En casa, en el viejo libro de Frantz Fanon que siempre lo ha acompañado, trató de buscar alguna frase que le diera coraje frente a la idea que empezaba a imponerse, la de morir en público. ¿Se atrevería finalmente? ¿Daría el paso? ¿O volvería corriendo a casa y se metería debajo de la cama, como una mujer? Pero no encontró en Fanon ninguna frase digna de la ocasión. Eddin le dijo que cuando llegase la fecha sólo debía leer el Corán, sólo la palabra del Profeta lo aliviaría y lo inspiraría. Las oraciones y la pureza tenían que llenar los días previos a su «boda». Sin embargo, la obsesión por ese hecho atroz de ser despedazado entre la multitud le atenazaba el pecho y las sienes, como si ya se le acelerase el pulso. Se lo planteó por primera vez cuando empezó la segunda Intifada, en septiembre del 2000. Ahora había llegado la hora decisiva de culminar una misión para la que comprendía que había nacido. Él lo iba a realizar. Otros muchos también soñaban con ello. Él debía aceptar el don.

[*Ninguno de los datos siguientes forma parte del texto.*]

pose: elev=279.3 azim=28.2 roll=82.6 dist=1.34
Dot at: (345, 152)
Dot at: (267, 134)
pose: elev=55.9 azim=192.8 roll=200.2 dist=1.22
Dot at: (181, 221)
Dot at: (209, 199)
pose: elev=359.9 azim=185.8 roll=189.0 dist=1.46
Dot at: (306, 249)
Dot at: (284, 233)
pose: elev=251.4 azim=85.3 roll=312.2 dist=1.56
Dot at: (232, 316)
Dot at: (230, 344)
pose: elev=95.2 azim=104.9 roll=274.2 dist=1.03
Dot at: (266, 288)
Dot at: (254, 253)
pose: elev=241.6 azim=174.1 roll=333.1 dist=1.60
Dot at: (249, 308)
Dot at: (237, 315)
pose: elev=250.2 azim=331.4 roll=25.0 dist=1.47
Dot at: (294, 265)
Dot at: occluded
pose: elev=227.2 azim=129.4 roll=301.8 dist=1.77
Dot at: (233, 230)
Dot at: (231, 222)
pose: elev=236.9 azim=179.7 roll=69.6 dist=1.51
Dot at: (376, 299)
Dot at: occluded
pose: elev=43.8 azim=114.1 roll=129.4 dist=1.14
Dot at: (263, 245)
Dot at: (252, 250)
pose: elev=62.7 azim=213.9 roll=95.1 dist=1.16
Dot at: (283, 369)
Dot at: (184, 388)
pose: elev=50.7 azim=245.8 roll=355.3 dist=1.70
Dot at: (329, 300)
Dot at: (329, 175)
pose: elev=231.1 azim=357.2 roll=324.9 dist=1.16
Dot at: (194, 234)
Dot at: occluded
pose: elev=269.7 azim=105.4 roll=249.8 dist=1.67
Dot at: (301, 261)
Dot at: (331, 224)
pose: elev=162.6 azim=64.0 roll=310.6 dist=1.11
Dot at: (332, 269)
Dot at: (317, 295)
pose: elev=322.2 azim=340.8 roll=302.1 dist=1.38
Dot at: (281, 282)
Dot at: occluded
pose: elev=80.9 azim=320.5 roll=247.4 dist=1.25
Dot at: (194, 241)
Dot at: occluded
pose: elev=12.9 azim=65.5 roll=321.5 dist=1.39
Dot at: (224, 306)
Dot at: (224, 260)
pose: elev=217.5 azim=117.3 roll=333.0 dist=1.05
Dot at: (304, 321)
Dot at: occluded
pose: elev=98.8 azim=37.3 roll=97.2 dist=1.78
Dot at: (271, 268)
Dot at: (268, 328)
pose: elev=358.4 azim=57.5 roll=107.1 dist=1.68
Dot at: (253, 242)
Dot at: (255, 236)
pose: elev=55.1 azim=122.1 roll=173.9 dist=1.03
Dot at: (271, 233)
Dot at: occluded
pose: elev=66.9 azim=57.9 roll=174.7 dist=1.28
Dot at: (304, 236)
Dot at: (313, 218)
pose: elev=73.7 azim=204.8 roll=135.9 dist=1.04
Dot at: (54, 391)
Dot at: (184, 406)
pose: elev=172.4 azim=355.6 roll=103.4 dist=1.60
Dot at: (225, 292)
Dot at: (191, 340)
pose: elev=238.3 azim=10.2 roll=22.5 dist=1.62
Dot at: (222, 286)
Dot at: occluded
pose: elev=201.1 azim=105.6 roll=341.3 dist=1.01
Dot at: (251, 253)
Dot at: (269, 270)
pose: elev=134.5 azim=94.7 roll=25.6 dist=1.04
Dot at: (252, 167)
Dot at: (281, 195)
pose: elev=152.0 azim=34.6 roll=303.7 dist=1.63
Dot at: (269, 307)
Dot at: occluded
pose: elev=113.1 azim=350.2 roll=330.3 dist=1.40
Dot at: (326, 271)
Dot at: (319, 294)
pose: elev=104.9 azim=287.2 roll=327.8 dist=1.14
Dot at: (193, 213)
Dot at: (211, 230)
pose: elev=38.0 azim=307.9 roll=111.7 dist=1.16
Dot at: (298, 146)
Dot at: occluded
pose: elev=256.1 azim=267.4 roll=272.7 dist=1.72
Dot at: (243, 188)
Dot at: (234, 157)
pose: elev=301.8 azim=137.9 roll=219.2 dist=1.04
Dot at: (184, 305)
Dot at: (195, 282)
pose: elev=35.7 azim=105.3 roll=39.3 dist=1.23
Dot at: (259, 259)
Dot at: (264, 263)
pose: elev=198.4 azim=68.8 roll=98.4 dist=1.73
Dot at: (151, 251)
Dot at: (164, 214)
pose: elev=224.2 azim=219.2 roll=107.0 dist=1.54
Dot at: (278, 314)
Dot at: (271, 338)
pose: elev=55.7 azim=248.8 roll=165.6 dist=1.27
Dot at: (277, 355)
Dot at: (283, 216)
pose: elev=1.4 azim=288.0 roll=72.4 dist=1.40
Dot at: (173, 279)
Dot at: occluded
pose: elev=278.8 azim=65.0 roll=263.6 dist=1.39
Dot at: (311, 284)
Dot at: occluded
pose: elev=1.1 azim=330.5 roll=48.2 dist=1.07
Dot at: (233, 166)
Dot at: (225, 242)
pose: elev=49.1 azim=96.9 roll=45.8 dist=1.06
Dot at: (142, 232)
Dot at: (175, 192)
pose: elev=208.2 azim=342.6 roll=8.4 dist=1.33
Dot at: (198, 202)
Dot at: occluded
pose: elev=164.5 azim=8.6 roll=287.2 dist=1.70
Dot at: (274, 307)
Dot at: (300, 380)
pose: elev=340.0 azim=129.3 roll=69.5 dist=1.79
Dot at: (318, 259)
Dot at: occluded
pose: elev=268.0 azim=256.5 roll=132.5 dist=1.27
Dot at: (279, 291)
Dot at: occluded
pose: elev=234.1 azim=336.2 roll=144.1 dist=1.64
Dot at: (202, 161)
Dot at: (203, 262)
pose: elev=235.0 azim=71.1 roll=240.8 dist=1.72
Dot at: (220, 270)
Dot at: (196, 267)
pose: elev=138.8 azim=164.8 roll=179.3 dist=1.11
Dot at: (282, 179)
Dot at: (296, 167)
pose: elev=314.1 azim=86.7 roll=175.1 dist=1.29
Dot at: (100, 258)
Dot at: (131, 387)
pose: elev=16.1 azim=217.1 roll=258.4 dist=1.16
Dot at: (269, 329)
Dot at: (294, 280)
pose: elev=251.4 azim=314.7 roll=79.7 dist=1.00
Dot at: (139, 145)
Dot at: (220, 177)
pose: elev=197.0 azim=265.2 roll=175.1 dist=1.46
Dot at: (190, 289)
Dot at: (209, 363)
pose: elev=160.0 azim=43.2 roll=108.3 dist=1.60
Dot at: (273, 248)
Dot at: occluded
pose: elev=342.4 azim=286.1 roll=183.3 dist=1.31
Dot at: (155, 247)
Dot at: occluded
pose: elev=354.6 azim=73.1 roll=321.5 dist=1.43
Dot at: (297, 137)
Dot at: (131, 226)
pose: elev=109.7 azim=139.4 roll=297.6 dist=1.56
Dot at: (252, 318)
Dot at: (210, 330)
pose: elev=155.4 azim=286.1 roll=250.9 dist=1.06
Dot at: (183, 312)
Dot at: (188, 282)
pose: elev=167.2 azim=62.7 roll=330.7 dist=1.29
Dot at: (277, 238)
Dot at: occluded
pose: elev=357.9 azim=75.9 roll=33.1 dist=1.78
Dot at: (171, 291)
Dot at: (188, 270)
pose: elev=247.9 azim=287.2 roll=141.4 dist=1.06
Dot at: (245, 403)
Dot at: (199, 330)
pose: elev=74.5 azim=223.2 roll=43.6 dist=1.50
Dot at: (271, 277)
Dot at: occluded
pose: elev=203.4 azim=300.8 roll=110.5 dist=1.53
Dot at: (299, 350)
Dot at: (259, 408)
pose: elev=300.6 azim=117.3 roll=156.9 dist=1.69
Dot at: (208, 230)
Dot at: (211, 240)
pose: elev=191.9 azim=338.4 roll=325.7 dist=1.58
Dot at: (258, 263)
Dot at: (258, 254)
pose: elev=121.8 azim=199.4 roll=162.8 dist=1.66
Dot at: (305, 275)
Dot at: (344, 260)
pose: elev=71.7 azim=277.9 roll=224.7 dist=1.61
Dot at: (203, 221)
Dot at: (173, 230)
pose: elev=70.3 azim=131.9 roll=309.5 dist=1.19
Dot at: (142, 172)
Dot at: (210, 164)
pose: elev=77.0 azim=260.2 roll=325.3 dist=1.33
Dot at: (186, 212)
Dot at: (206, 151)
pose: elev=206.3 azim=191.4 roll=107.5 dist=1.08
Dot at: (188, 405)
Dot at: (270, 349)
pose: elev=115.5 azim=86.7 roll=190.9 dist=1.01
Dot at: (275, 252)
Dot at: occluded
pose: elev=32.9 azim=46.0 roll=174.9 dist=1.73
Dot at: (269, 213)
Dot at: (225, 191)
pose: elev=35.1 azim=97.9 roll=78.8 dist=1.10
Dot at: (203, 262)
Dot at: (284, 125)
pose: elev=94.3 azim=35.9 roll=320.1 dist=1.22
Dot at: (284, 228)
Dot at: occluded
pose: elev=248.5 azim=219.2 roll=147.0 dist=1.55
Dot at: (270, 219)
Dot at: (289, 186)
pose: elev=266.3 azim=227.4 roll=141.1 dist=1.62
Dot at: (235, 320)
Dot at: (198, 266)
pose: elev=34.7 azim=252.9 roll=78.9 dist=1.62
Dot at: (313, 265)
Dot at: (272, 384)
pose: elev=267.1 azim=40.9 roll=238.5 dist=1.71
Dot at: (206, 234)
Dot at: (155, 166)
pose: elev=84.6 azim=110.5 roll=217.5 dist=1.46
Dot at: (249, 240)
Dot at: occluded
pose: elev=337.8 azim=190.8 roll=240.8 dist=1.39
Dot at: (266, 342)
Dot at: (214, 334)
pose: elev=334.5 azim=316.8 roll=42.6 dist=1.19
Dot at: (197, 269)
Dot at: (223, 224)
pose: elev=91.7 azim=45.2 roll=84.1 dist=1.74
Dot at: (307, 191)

Hizo cálculos y más cálculos en su plan sobre el Prado: visualizó la ropa holgada que debía ponerse y el medio de transporte que debía emplear; determinó la hora de llegada (las 11:45); ensayó poner la mente en blanco; proyectó llevar auriculares de música bastante evidentes para evitar que nadie se dirigiera a él con preguntas triviales que lo desconcentraran; ensayó de nuevo poner la mente en blanco; previó la hora de máxima afluencia de gente en el Museo (las 12:15): ésa sería la hora adecuada; eligió la ubicación en la sala principal; la mente en blanco otra vez; no hay que perder mucho tiempo allí, se dijo; hay que concentrarse en todo momento por medio de las oraciones que tiene que repetirse sin parar, sin dejar que entre una palabra blasfema; la mente en blanco, la mente en blanco, la mente en blanco; tomada la decisión, el pulso acelerado, el corazón palpitando colérico y saturado de adrenalina, se situará delante del cuadro, mirará hacia el cuadro del pintor italiano, hacia los ojos del ángel o los de la joven, la mente en blanco, la mente en blanco, y accionará un botón. Todo habrá acabado entonces. Nada más. A partir de ese instante, sólo se produciría la tranquilidad prometida.